[Aim of the task]:
Omit the images and output every line of the data below exactly.

[Images with bounding boxes]:
------------------------
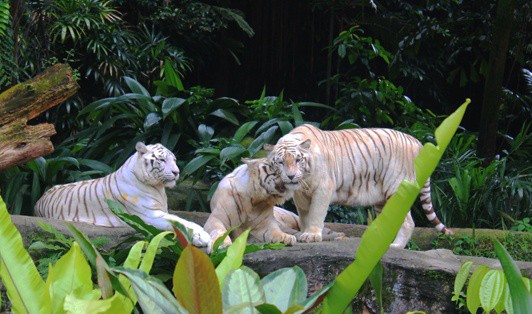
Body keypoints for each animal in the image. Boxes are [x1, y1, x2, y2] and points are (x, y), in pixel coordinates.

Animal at [32, 142, 212, 248]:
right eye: (162, 160)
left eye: (174, 160)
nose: (176, 172)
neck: (158, 188)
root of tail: (38, 201)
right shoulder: (148, 216)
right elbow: (181, 221)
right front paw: (203, 237)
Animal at [204, 157, 344, 253]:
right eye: (279, 165)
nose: (295, 174)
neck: (253, 199)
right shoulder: (216, 219)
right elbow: (220, 232)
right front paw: (221, 245)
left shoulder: (265, 224)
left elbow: (275, 231)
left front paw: (284, 238)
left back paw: (336, 235)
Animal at [266, 122, 454, 248]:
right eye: (281, 162)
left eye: (298, 160)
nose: (290, 176)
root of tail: (417, 142)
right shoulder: (301, 195)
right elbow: (304, 215)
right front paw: (304, 233)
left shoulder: (323, 188)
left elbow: (316, 213)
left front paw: (311, 235)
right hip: (382, 199)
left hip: (396, 189)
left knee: (408, 222)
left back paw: (395, 246)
------------------------
[Answer area]:
Body keypoints for each animal in the image. Boxes are [x1, y1, x2, y2] and points are (x, y), in pixel coordinates.

Animal at [32, 142, 212, 248]:
right eye: (162, 160)
left eye: (174, 160)
nose: (176, 172)
neck: (158, 188)
root of tail: (38, 201)
right shoulder: (148, 216)
right elbow: (181, 221)
right front paw: (203, 237)
Animal at [204, 157, 344, 253]:
right eye: (279, 165)
nose: (295, 174)
neck: (253, 199)
right shoulder: (216, 219)
right elbow: (220, 232)
right front paw: (221, 245)
left shoulder: (265, 224)
left elbow: (275, 231)
left front paw: (284, 238)
left back paw: (336, 235)
Animal at [266, 122, 454, 248]:
right eye: (281, 162)
left eye: (298, 160)
nose: (290, 176)
root of tail: (417, 142)
right shoulder: (301, 195)
right elbow: (304, 215)
right front paw: (304, 233)
left shoulder: (323, 188)
left elbow: (316, 213)
left front paw: (311, 235)
right hip: (382, 199)
left hip: (396, 189)
left knee: (408, 222)
left back paw: (395, 246)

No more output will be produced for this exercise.